La mode des titres à rallonge

C’est très marketing, mais plus les titres de livres sont longs, plus on reste sur sa faim.
Les titres à rallonges auraient le vent en poupe… Ces temps-ci, le tout premier d’entre eux à afficher des mensurations XXL “La petite fille qui avait avalé un nuage grand comme la tour Eiffel” est signé par Romain Puértolas. Si ce diable de conteur n’a pas son pareil pour faire avaler des métaphores nuageuses à une petite fille atteinte de mucoviscidose, il fait en revanche monter un peu trop vite la mayonnaise du politiquement correct et l’effet de surprise n’y est plus… Même tendance à la fantaisie roborative dans “Comment les grands de ce monde se promènent en bateau”, un premier roman historico-burlesque de Mélanie Sadler. Conformément à ce qui est annoncé, l’auteur nous mène bel et bien en bateau, d’abord avec le nom de son personnage principal, J-L Borgès (à ne pas confondre avec un écrivain bien connu), puis avec une brochette de citations pour Indiana Jones en herbe. Si trépidant soit-il, ce voyage au pays des manuscrits aztèques manque curieusement de style. Pas la moindre « petite musique » dans cette intrigue tarabiscotée qui relève surtout du bon produit marketing. L’élève Sadler peut-elle mieux faire ? L’avenir le dira… Pour l’heure, c’est à se demander si ses admirateurs, déjà fort nombreux, l’ont bien lue ou s’ils n’ont pas été anesthésiés par des signes extérieurs de savoir.

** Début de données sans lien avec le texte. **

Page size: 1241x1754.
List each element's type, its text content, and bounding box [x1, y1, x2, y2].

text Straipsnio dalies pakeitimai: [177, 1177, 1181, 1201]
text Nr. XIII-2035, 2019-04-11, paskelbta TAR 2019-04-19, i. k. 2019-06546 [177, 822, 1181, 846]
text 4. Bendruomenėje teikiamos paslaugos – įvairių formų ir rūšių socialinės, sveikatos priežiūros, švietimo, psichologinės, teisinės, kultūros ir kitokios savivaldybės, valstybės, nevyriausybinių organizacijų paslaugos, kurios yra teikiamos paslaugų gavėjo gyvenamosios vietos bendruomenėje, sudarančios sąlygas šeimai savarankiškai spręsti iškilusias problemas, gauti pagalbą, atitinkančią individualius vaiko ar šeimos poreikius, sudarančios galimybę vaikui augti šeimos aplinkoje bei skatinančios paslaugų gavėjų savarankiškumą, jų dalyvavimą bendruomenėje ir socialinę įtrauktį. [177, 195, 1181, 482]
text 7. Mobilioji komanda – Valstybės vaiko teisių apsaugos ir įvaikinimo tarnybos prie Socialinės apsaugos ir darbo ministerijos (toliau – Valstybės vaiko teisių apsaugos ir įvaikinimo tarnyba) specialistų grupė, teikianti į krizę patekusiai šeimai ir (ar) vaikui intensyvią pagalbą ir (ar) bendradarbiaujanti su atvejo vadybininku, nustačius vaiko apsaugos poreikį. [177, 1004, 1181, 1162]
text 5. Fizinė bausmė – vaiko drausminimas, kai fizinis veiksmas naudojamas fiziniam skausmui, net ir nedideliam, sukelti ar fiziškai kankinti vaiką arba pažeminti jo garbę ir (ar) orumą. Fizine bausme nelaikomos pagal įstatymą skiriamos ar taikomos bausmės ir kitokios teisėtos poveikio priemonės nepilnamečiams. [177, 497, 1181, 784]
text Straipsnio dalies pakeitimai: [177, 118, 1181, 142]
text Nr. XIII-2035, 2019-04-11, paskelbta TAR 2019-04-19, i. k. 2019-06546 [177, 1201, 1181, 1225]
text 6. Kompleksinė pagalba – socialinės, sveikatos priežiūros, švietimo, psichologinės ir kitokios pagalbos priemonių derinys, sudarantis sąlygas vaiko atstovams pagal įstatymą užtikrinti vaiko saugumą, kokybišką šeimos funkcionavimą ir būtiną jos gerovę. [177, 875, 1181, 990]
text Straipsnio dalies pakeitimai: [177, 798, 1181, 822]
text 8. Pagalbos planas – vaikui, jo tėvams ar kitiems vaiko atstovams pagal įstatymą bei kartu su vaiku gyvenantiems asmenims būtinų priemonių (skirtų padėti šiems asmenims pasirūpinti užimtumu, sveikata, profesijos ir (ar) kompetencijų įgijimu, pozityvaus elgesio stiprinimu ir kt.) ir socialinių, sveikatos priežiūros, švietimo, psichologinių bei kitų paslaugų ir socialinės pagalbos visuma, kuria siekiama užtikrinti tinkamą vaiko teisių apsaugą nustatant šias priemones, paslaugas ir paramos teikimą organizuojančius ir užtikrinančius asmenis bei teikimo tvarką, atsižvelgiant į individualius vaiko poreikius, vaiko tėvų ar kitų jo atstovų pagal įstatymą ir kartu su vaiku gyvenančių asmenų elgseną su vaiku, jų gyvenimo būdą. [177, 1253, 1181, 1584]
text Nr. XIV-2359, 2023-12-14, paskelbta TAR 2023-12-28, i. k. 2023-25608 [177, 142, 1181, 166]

Chez Corti, le dernier Picard se drape, lui aussi, d’une couverture avec sujet, verbe et compléments. Georges Picard qu’on qualifie souvent d’écrivain pour écrivains, ne cherche pas – et c’est sa grande force – à épater qui que ce soit. Fidèle à lui-même, un peu ronchon et râleur à ses heures, il s’en prend gentiment mais sûrement à la « déchéance cathodique », aux « égouts de la colique verbale » et autres impasses de notre époque. Voilà déjà quelques bonnes raisons de le lire… Dans cette course au titre le plus long, le seul à tirer son épingle du jeu n’est pas Gabriel Matzneff qui résume en une cinquantaine de signes son sempiternel voyage au bout de lui-même, ni même Eric-Emmanuel Schmitt qui refait surface en poche avec “Les Dix enfants que Madame Ming n’a jamais eus”, mais Charles Baudelaire qui, lui, au moins, n’a plus rien à prouver. “Comment on paie ses dettes quand on a du génie”, pourrait même donner un petit coup de pouce à nos amis Grecs… Mais, ça c’est une autre histoire…
V.-M.M.
La Petite fille qui avait avalé un nuage grand comme la tour Eiffel, de Romain Puértolas, Le Dilettante, 254 p., 19 €.
Comment les grands de ce monde se promènent en bateau, de Mélanie Sadler, Flammarion, 149 p ., 16 €.
Merci aux ambitieux de s’occuper du monde à ma place, de Georges Picard, Corti, 149 p., 17 €.
Comment on paie ses dettes quand on a du génie, de Charles Baudelaire, GF Flammarion, 235 p., 7 €.